Text shown:

Opinion
Decided February 17, 1904.
Evidence — Damage to Real Estate — Comparison with Other Property.
On the issue of damage to a lot by construction of a railway in the street, if evidence based on comparison with the effect on other property is admissible except on cross-examination, which is questioned, such comparison can only be allowed where the situation of the two properties is shown to be similar with respect to damage, which, on consideration of the testimony, is held not to be the case here presented.
Appeal from the County Court of Falls. Tried below before Hon. W.E. Hunnicutt.
Wm. Shelton and Z.I. Harlan, for plaintiff in error.
N.A. Stedman, Martin Eddins, and W.S. Baker, for defendant in error.
Plaintiff in error was the owner of certain lots on Falls Street in Marlin, Texas. About November 1, 1900, the Calvert, Waco Brazos Valley Railway Company, under authority of a city ordinance, built its railroad along said street. Plaintiff in error brought this suit against the International Great Northern Railroad Company, which had assumed the liabilities of the former company, for damages occasioned to said lots by the construction and operation of said road.
We sustain the fourth assignment of error. Upon direct examination of defendant's witness L.E. Oltorf, defendant was permitted to prove by him that about September 11, 1901, shortly after the railroad came to Marlin, witness and a Mr. Emerson bought a piece of property just across the street from the Newbold property, and about twice as large as the Newbold property, paying $1500 for it, and that in his judgment that piece of property was worth more after the road came than it was before.
There is much conflict in authority as to whether, on direct examination, a witness may be asked as to sales of other property similarly situated. Many authorities hold that such evidence is admissible, others that its admissibility is a matter of discretion; while others hold that such evidence is only admissible upon cross-examination, to test the means of knowledge of witnesses who have testified to market value upon direct examination. In 3 Elliott on Railroads, sec. 1036, many authorities are collated, and the author expresses the opinion that the weight of authority favors the view last stated. In 10 Am. and Eng. Enc. Of Law, 2d ed., p. 1155, the contrary opinion is expressed.

Dataset content:
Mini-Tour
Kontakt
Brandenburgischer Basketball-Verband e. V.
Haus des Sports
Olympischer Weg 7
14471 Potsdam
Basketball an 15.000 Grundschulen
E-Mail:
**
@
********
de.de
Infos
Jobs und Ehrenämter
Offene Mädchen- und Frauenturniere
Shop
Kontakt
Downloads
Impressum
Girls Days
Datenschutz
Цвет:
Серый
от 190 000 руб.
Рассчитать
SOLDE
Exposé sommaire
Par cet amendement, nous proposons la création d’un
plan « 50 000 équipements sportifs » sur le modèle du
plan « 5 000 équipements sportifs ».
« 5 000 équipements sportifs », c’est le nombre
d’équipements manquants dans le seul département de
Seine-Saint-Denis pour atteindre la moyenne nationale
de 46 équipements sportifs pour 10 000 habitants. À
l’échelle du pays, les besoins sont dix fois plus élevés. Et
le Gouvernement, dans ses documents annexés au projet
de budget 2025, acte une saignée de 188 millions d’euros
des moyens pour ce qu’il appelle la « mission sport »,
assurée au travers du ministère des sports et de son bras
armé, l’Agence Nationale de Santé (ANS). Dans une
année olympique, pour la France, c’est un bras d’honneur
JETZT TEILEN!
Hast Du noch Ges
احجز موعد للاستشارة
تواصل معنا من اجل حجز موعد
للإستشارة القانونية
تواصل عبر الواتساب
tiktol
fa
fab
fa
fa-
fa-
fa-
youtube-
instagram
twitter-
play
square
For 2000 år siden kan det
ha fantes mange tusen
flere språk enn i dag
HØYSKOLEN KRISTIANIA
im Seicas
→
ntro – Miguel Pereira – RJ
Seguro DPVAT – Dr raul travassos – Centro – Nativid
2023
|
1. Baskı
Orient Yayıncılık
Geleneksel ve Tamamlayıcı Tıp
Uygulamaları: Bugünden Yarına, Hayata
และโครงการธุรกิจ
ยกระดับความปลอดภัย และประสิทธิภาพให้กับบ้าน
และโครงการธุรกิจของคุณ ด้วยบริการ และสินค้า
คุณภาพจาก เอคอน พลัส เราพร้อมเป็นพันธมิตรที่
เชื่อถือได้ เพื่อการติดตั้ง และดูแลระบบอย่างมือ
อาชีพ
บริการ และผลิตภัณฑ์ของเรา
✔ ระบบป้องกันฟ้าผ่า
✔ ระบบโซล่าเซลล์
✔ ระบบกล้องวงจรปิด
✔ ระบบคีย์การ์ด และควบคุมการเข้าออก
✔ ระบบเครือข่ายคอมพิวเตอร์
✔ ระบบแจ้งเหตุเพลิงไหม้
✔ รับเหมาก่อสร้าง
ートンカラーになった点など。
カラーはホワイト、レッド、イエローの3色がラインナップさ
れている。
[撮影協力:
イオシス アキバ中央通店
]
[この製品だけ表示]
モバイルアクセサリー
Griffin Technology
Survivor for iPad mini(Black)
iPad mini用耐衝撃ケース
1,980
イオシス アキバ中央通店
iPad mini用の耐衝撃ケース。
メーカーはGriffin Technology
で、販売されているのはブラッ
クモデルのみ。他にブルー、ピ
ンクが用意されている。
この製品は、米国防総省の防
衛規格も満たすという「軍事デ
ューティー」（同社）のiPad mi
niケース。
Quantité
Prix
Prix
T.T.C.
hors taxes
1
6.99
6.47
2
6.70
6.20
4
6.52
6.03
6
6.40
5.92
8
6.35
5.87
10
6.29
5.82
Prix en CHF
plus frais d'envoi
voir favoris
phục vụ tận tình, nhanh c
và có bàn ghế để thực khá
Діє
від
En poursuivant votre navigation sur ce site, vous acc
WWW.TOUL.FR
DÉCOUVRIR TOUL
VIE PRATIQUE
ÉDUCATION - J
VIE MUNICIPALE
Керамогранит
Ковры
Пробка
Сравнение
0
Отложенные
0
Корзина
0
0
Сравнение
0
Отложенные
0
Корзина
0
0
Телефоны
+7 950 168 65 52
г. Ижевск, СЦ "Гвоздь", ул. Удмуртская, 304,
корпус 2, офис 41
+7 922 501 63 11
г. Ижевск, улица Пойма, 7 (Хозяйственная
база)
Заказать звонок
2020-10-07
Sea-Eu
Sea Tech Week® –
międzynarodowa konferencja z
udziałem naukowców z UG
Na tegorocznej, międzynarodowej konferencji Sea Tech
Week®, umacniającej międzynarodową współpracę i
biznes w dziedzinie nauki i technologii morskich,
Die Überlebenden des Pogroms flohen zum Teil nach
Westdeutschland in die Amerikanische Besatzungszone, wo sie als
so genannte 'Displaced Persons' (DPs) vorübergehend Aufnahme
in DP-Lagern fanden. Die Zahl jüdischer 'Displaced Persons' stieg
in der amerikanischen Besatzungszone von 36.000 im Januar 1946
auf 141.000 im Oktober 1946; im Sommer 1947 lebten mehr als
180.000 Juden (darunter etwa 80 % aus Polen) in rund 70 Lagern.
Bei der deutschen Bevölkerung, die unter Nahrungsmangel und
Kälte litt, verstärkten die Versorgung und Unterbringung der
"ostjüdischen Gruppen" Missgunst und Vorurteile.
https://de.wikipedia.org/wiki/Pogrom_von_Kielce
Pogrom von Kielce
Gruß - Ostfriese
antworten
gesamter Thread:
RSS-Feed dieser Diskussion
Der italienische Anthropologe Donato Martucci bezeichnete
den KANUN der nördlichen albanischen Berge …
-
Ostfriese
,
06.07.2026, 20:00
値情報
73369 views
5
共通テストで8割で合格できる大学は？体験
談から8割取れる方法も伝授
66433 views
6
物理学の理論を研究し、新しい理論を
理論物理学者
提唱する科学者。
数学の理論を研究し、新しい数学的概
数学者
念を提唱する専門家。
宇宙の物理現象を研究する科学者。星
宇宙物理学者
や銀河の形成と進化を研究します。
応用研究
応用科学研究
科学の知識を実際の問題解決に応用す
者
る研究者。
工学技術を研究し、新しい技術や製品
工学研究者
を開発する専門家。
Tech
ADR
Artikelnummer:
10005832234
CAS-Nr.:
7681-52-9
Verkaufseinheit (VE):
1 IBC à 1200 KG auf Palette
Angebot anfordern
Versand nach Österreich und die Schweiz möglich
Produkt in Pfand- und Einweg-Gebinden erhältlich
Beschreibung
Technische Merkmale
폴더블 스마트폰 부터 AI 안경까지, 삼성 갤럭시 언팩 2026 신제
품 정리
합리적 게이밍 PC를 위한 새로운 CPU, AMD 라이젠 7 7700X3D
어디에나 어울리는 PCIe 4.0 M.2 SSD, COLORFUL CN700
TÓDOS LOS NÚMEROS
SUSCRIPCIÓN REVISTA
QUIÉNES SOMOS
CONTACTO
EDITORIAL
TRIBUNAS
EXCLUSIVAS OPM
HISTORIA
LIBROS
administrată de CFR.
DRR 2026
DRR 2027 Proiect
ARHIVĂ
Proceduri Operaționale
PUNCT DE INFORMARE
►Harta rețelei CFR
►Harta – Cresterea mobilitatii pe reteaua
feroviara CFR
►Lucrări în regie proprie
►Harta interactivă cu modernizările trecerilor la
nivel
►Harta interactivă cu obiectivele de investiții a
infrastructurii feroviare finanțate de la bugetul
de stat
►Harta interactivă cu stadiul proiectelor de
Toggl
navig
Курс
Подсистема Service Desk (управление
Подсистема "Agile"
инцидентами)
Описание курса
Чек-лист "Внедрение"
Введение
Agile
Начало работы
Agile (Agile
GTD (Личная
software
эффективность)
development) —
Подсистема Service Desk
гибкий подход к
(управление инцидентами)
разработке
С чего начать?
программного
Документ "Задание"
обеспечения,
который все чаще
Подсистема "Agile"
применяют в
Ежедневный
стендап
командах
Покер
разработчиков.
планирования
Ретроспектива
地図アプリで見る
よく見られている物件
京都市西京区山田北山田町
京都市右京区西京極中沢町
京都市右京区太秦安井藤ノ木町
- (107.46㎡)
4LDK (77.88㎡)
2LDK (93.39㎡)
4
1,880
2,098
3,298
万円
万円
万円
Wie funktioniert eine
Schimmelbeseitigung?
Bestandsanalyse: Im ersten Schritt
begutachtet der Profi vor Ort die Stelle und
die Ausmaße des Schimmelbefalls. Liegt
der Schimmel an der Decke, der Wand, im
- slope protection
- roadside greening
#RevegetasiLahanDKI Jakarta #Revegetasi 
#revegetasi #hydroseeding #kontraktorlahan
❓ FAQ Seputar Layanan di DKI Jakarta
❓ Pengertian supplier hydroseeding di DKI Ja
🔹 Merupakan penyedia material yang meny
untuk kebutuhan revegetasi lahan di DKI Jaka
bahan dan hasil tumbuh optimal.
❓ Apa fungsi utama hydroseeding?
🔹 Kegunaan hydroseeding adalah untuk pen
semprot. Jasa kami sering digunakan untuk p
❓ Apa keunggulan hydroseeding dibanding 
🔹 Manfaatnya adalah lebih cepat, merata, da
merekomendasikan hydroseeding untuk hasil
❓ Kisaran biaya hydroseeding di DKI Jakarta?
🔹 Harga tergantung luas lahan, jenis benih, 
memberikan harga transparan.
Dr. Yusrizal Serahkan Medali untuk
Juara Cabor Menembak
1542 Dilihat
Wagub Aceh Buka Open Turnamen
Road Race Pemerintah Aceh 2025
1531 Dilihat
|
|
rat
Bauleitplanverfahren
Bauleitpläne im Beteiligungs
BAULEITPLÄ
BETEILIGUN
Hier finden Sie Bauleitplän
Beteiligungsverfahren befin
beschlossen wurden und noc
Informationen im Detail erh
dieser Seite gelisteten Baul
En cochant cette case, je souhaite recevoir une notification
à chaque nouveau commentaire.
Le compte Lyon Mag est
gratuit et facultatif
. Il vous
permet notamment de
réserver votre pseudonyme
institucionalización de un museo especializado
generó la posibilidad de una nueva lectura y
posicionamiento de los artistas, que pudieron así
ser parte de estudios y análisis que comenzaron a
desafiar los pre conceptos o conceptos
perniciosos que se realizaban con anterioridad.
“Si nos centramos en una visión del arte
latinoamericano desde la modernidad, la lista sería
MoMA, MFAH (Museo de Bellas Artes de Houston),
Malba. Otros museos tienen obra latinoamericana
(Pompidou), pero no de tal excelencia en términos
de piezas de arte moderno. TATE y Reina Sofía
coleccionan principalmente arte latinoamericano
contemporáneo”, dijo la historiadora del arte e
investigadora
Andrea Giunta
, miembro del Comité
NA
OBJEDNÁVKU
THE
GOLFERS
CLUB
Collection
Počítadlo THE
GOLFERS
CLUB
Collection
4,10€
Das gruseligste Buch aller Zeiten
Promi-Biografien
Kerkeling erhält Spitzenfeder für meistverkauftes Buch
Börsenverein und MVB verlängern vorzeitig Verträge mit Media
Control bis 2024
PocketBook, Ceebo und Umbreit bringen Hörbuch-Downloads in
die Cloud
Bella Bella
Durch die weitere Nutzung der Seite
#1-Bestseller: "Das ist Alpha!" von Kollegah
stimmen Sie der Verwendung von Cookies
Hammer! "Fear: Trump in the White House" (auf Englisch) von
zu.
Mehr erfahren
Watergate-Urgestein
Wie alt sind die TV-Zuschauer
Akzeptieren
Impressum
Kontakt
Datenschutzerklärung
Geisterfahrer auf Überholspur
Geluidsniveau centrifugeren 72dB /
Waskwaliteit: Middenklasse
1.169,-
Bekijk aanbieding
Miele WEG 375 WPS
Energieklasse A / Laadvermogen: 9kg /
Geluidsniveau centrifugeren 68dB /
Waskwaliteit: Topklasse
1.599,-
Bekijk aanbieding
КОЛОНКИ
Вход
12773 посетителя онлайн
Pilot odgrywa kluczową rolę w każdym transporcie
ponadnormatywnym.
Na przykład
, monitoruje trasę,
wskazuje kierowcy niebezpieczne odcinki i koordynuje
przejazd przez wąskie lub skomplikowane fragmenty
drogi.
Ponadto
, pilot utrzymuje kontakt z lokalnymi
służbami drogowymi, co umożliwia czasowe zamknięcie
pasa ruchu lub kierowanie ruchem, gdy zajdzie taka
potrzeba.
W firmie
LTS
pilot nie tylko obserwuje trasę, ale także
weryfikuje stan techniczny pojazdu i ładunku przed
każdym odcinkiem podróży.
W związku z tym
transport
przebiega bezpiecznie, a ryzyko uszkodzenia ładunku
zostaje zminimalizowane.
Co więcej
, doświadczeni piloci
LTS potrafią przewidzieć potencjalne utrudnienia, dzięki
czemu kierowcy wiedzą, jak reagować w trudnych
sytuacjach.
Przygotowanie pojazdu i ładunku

Work to complete:
a) Copy word for word the part of the railway damage opinion that opens with the words containing "Evidence — Damage" and closes with "defendant in error.".
b) Quote the records from their first line through the line containing "Geleneksel ve Tamamlayıcı Tıp", with both of those lines included.

Results for the exercise:
a)
Evidence — Damage to Real Estate — Comparison with Other Property.
On the issue of damage to a lot by construction of a railway in the street, if evidence based on comparison with the effect on other property is admissible except on cross-examination, which is questioned, such comparison can only be allowed where the situation of the two properties is shown to be similar with respect to damage, which, on consideration of the testimony, is held not to be the case here presented.
Appeal from the County Court of Falls. Tried below before Hon. W.E. Hunnicutt.
Wm. Shelton and Z.I. Harlan, for plaintiff in error.
N.A. Stedman, Martin Eddins, and W.S. Baker, for defendant in error.

b)
Mini-Tour
Kontakt
Brandenburgischer Basketball-Verband e. V.
Haus des Sports
Olympischer Weg 7
14471 Potsdam
Basketball an 15.000 Grundschulen
E-Mail:
**
@
********
de.de
Infos
Jobs und Ehrenämter
Offene Mädchen- und Frauenturniere
Shop
Kontakt
Downloads
Impressum
Girls Days
Datenschutz
Цвет:
Серый
от 190 000 руб.
Рассчитать
SOLDE
Exposé sommaire
Par cet amendement, nous proposons la création d’un
plan « 50 000 équipements sportifs » sur le modèle du
plan « 5 000 équipements sportifs ».
« 5 000 équipements sportifs », c’est le nombre
d’équipements manquants dans le seul département de
Seine-Saint-Denis pour atteindre la moyenne nationale
de 46 équipements sportifs pour 10 000 habitants. À
l’échelle du pays, les besoins sont dix fois plus élevés. Et
le Gouvernement, dans ses documents annexés au projet
de budget 2025, acte une saignée de 188 millions d’euros
des moyens pour ce qu’il appelle la « mission sport »,
assurée au travers du ministère des sports et de son bras
armé, l’Agence Nationale de Santé (ANS). Dans une
année olympique, pour la France, c’est un bras d’honneur
JETZT TEILEN!
Hast Du noch Ges
احجز موعد للاستشارة
تواصل معنا من اجل حجز موعد
للإستشارة القانونية
تواصل عبر الواتساب
tiktol
fa
fab
fa
fa-
fa-
fa-
youtube-
instagram
twitter-
play
square
For 2000 år siden kan det
ha fantes mange tusen
flere språk enn i dag
HØYSKOLEN KRISTIANIA
im Seicas
→
ntro – Miguel Pereira – RJ
Seguro DPVAT – Dr raul travassos – Centro – Nativid
2023
|
1. Baskı
Orient Yayıncılık
Geleneksel ve Tamamlayıcı Tıp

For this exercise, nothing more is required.